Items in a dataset
- - -

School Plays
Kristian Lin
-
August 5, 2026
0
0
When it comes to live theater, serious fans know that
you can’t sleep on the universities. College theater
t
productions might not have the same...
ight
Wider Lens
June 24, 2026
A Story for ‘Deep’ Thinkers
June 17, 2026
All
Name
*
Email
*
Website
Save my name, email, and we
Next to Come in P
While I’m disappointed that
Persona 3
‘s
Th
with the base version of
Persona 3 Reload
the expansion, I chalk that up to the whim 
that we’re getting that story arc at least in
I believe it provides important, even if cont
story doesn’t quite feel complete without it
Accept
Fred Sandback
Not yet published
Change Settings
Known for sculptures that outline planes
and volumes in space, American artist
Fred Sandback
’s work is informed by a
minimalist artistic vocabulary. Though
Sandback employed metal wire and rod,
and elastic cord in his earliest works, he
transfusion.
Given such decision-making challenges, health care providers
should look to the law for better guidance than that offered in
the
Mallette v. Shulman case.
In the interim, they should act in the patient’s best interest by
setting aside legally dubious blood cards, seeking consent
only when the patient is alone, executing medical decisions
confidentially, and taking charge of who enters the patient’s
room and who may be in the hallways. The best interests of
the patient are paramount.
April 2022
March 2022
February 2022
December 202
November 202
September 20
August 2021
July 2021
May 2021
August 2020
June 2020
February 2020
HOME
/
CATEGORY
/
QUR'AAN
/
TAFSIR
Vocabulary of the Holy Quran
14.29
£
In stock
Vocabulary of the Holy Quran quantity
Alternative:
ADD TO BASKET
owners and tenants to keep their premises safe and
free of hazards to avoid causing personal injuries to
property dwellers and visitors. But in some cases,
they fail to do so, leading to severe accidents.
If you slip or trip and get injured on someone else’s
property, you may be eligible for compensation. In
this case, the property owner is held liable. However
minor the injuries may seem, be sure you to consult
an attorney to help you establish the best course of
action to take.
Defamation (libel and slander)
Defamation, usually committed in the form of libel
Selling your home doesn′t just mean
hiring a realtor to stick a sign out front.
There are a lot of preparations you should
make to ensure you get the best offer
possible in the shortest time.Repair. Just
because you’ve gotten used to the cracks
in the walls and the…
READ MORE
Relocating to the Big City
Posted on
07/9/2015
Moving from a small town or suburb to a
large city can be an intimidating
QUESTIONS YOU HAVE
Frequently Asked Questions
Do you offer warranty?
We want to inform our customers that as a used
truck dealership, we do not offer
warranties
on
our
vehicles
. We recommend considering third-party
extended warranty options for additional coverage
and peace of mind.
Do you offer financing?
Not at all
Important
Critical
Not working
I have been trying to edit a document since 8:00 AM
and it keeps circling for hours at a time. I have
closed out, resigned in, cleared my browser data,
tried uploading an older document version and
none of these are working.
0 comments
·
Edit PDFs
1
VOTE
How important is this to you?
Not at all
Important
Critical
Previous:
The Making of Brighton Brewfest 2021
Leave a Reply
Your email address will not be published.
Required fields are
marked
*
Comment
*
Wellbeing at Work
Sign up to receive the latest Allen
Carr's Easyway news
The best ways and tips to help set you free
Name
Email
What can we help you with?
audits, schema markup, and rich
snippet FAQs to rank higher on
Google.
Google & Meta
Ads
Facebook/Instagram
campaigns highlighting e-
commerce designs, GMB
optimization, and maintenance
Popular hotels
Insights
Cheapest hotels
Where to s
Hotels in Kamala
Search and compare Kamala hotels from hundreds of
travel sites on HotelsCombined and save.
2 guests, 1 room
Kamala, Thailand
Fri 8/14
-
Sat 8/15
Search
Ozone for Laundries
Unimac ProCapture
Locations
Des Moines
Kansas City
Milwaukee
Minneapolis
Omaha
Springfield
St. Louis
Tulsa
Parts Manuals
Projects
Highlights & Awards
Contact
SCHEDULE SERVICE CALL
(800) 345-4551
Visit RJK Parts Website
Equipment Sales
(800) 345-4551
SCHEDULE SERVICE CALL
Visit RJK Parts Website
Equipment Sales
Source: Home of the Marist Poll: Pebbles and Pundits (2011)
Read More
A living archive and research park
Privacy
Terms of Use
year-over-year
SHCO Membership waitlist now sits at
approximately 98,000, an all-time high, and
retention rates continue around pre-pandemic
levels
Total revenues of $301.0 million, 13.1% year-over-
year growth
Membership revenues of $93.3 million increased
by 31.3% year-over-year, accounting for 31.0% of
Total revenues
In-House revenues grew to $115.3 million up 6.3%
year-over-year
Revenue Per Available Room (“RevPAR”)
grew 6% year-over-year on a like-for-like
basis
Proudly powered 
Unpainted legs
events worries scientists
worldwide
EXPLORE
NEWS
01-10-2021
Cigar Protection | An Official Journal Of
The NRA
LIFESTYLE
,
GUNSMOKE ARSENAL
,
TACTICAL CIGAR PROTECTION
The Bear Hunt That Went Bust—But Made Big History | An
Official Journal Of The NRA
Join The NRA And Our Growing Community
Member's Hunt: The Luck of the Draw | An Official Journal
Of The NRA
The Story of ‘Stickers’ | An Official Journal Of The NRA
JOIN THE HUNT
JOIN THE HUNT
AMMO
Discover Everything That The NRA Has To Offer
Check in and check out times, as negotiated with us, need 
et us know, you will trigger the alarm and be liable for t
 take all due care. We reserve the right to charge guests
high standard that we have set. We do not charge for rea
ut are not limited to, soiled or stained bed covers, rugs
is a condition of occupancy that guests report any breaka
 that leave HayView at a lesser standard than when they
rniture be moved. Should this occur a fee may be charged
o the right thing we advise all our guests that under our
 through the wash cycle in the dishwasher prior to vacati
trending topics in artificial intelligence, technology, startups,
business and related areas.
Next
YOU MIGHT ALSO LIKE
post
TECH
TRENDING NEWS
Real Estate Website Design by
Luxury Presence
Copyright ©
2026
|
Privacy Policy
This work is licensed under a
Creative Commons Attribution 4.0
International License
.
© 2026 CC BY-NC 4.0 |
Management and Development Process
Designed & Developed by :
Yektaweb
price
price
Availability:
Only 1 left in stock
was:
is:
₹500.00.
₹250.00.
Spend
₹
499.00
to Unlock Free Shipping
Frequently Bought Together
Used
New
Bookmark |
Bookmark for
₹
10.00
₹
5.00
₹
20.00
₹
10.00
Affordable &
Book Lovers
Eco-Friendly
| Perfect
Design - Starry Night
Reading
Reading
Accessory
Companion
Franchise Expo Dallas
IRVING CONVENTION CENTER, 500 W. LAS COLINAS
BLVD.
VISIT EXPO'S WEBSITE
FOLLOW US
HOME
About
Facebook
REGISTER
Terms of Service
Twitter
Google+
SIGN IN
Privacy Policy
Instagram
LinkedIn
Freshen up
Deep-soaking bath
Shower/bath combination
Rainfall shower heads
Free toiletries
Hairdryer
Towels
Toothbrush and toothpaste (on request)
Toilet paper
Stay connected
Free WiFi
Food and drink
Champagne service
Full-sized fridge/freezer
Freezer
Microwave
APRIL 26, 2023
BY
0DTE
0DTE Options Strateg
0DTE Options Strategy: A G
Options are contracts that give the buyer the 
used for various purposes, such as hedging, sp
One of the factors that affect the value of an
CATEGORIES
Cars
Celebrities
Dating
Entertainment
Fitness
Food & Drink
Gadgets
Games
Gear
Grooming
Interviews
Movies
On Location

- - -

## WHAT THE TASK ASKS
For each item, extract every line of text in its original order, word for word.

## RESULT FOR THIS EXERCISE
School Plays
Kristian Lin
-
August 5, 2026
0
0
When it comes to live theater, serious fans know that
you can’t sleep on the universities. College theater
t
productions might not have the same...
ight
Wider Lens
June 24, 2026
A Story for ‘Deep’ Thinkers
June 17, 2026
All
Name
*
Email
*
Website
Save my name, email, and we
Next to Come in P
While I’m disappointed that
Persona 3
‘s
Th
with the base version of
Persona 3 Reload
the expansion, I chalk that up to the whim 
that we’re getting that story arc at least in
I believe it provides important, even if cont
story doesn’t quite feel complete without it
Accept
Fred Sandback
Not yet published
Change Settings
Known for sculptures that outline planes
and volumes in space, American artist
Fred Sandback
’s work is informed by a
minimalist artistic vocabulary. Though
Sandback employed metal wire and rod,
and elastic cord in his earliest works, he
transfusion.
Given such decision-making challenges, health care providers
should look to the law for better guidance than that offered in
the
Mallette v. Shulman case.
In the interim, they should act in the patient’s best interest by
setting aside legally dubious blood cards, seeking consent
only when the patient is alone, executing medical decisions
confidentially, and taking charge of who enters the patient’s
room and who may be in the hallways. The best interests of
the patient are paramount.
April 2022
March 2022
February 2022
December 202
November 202
September 20
August 2021
July 2021
May 2021
August 2020
June 2020
February 2020
HOME
/
CATEGORY
/
QUR'AAN
/
TAFSIR
Vocabulary of the Holy Quran
14.29
£
In stock
Vocabulary of the Holy Quran quantity
Alternative:
ADD TO BASKET
owners and tenants to keep their premises safe and
free of hazards to avoid causing personal injuries to
property dwellers and visitors. But in some cases,
they fail to do so, leading to severe accidents.
If you slip or trip and get injured on someone else’s
property, you may be eligible for compensation. In
this case, the property owner is held liable. However
minor the injuries may seem, be sure you to consult
an attorney to help you establish the best course of
action to take.
Defamation (libel and slander)
Defamation, usually committed in the form of libel
Selling your home doesn′t just mean
hiring a realtor to stick a sign out front.
There are a lot of preparations you should
make to ensure you get the best offer
possible in the shortest time.Repair. Just
because you’ve gotten used to the cracks
in the walls and the…
READ MORE
Relocating to the Big City
Posted on
07/9/2015
Moving from a small town or suburb to a
large city can be an intimidating
QUESTIONS YOU HAVE
Frequently Asked Questions
Do you offer warranty?
We want to inform our customers that as a used
truck dealership, we do not offer
warranties
on
our
vehicles
. We recommend considering third-party
extended warranty options for additional coverage
and peace of mind.
Do you offer financing?
Not at all
Important
Critical
Not working
I have been trying to edit a document since 8:00 AM
and it keeps circling for hours at a time. I have
closed out, resigned in, cleared my browser data,
tried uploading an older document version and
none of these are working.
0 comments
·
Edit PDFs
1
VOTE
How important is this to you?
Not at all
Important
Critical
Previous:
The Making of Brighton Brewfest 2021
Leave a Reply
Your email address will not be published.
Required fields are
marked
*
Comment
*
Wellbeing at Work
Sign up to receive the latest Allen
Carr's Easyway news
The best ways and tips to help set you free
Name
Email
What can we help you with?
audits, schema markup, and rich
snippet FAQs to rank higher on
Google.
Google & Meta
Ads
Facebook/Instagram
campaigns highlighting e-
commerce designs, GMB
optimization, and maintenance
Popular hotels
Insights
Cheapest hotels
Where to s
Hotels in Kamala
Search and compare Kamala hotels from hundreds of
travel sites on HotelsCombined and save.
2 guests, 1 room
Kamala, Thailand
Fri 8/14
-
Sat 8/15
Search
Ozone for Laundries
Unimac ProCapture
Locations
Des Moines
Kansas City
Milwaukee
Minneapolis
Omaha
Springfield
St. Louis
Tulsa
Parts Manuals
Projects
Highlights & Awards
Contact
SCHEDULE SERVICE CALL
(800) 345-4551
Visit RJK Parts Website
Equipment Sales
(800) 345-4551
SCHEDULE SERVICE CALL
Visit RJK Parts Website
Equipment Sales
Source: Home of the Marist Poll: Pebbles and Pundits (2011)
Read More
A living archive and research park
Privacy
Terms of Use
year-over-year
SHCO Membership waitlist now sits at
approximately 98,000, an all-time high, and
retention rates continue around pre-pandemic
levels
Total revenues of $301.0 million, 13.1% year-over-
year growth
Membership revenues of $93.3 million increased
by 31.3% year-over-year, accounting for 31.0% of
Total revenues
In-House revenues grew to $115.3 million up 6.3%
year-over-year
Revenue Per Available Room (“RevPAR”)
grew 6% year-over-year on a like-for-like
basis
Proudly powered 
Unpainted legs
events worries scientists
worldwide
EXPLORE
NEWS
01-10-2021
Cigar Protection | An Official Journal Of
The NRA
LIFESTYLE
,
GUNSMOKE ARSENAL
,
TACTICAL CIGAR PROTECTION
The Bear Hunt That Went Bust—But Made Big History | An
Official Journal Of The NRA
Join The NRA And Our Growing Community
Member's Hunt: The Luck of the Draw | An Official Journal
Of The NRA
The Story of ‘Stickers’ | An Official Journal Of The NRA
JOIN THE HUNT
JOIN THE HUNT
AMMO
Discover Everything That The NRA Has To Offer
Check in and check out times, as negotiated with us, need 
et us know, you will trigger the alarm and be liable for t
 take all due care. We reserve the right to charge guests
high standard that we have set. We do not charge for rea
ut are not limited to, soiled or stained bed covers, rugs
is a condition of occupancy that guests report any breaka
 that leave HayView at a lesser standard than when they
rniture be moved. Should this occur a fee may be charged
o the right thing we advise all our guests that under our
 through the wash cycle in the dishwasher prior to vacati
trending topics in artificial intelligence, technology, startups,
business and related areas.
Next
YOU MIGHT ALSO LIKE
post
TECH
TRENDING NEWS
Real Estate Website Design by
Luxury Presence
Copyright ©
2026
|
Privacy Policy
This work is licensed under a
Creative Commons Attribution 4.0
International License
.
© 2026 CC BY-NC 4.0 |
Management and Development Process
Designed & Developed by :
Yektaweb
price
price
Availability:
Only 1 left in stock
was:
is:
₹500.00.
₹250.00.
Spend
₹
499.00
to Unlock Free Shipping
Frequently Bought Together
Used
New
Bookmark |
Bookmark for
₹
10.00
₹
5.00
₹
20.00
₹
10.00
Affordable &
Book Lovers
Eco-Friendly
| Perfect
Design - Starry Night
Reading
Reading
Accessory
Companion
Franchise Expo Dallas
IRVING CONVENTION CENTER, 500 W. LAS COLINAS
BLVD.
VISIT EXPO'S WEBSITE
FOLLOW US
HOME
About
Facebook
REGISTER
Terms of Service
Twitter
Google+
SIGN IN
Privacy Policy
Instagram
LinkedIn
Freshen up
Deep-soaking bath
Shower/bath combination
Rainfall shower heads
Free toiletries
Hairdryer
Towels
Toothbrush and toothpaste (on request)
Toilet paper
Stay connected
Free WiFi
Food and drink
Champagne service
Full-sized fridge/freezer
Freezer
Microwave
APRIL 26, 2023
BY
0DTE
0DTE Options Strateg
0DTE Options Strategy: A G
Options are contracts that give the buyer the 
used for various purposes, such as hedging, sp
One of the factors that affect the value of an
CATEGORIES
Cars
Celebrities
Dating
Entertainment
Fitness
Food & Drink
Gadgets
Games
Gear
Grooming
Interviews
Movies
On Location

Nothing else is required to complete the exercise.